Despite spending the bulk of his life in Liberty County, Tempel said he is acquainted with the needs and issues of the Senate district’s other counties. He said the counties often share resources such as mental health services, and points to his service as a member of the Montana Association of Counties Community Economic Development and Labor Committee headed by Cascade County Commissioner Joe Briggs as an example of working with other counties.

Much like the state, counties have had to deal with reductions in the amount of money in their budgets due to the drop in revenue from energy production taxes, Tempel said. That money is collected by the state and then redistributed to counties.

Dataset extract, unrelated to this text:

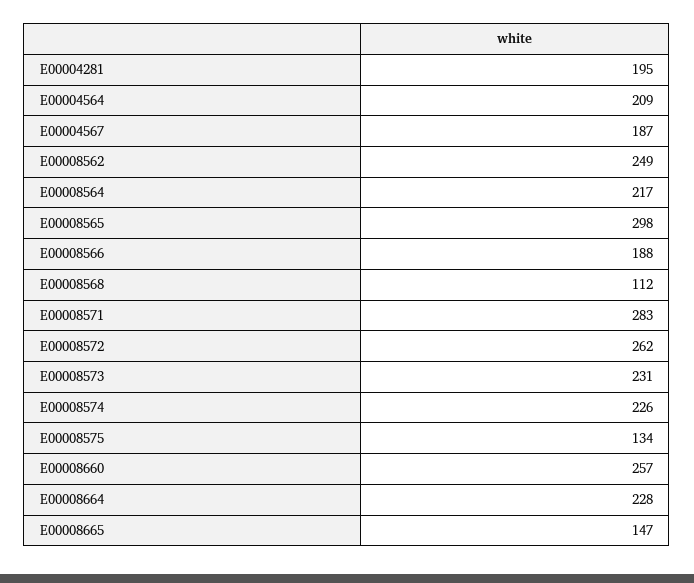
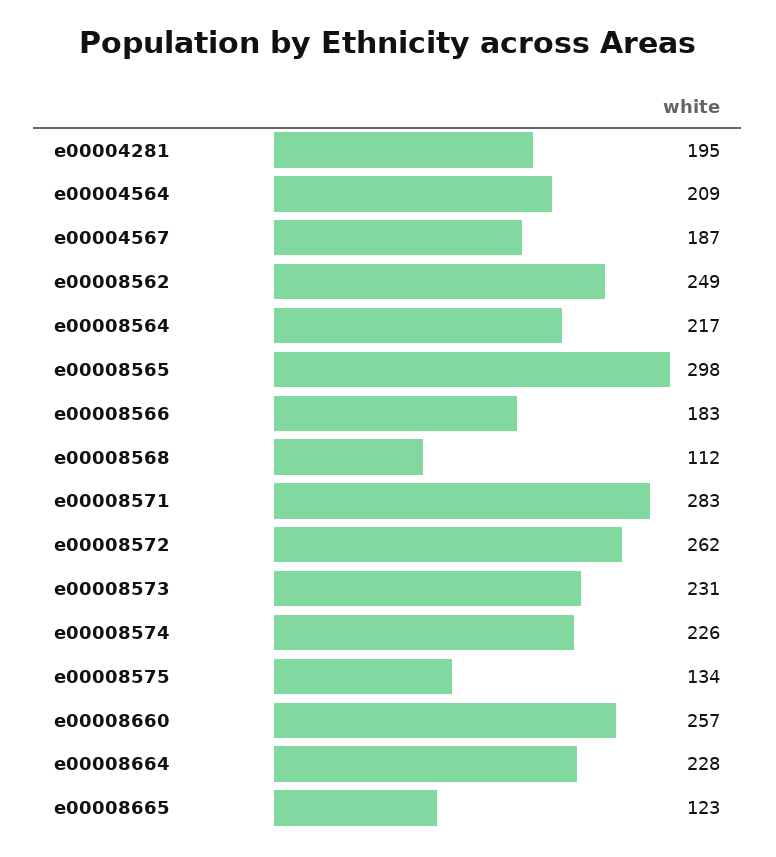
E00008566: 188 -> 183
E00008665: 147 -> 123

“For me to go down there personally to save the world is not going to happen, but I’m definitely more conservative then I am anything else, so anything that the state can’t afford I am definitely probably going to vote against,” Tempel said.

The 2015 legislative session ended with the defeat of a $150 million bipartisan push for an infrastructure bill that was to be financed with a mix of cash on hand and state bonding. Though it passed the Senate, it fell one vote shy of the 67 needed in the House to approve state bonding.

Earlier this month in his budget, Gov. Steve Bullock, proposed a $292 million infrastructure package that would be paid for with a mix of borrowing, cash on hand and money from the coal severance tax fund.

Tempel said he has not heard the details of any infrastructure proposals and does not know what kind of proposal he would support.

Last legislative session, The Montana Healthy Economic Livelihood Partnership Act was passed with bipartisan support in the Legislature. The bill included an expansion of the state’s Medicaid program.

As of July, 47,399 Montanans gained health insurance under the program, according to the Montana Budget and Policy Center.

Tempel said that while he does not fault lawmakers for supporting the bill based on information they had at the time, he thinks the Medicaid expansion is too expensive. and therefore he would have voted against in it's current form.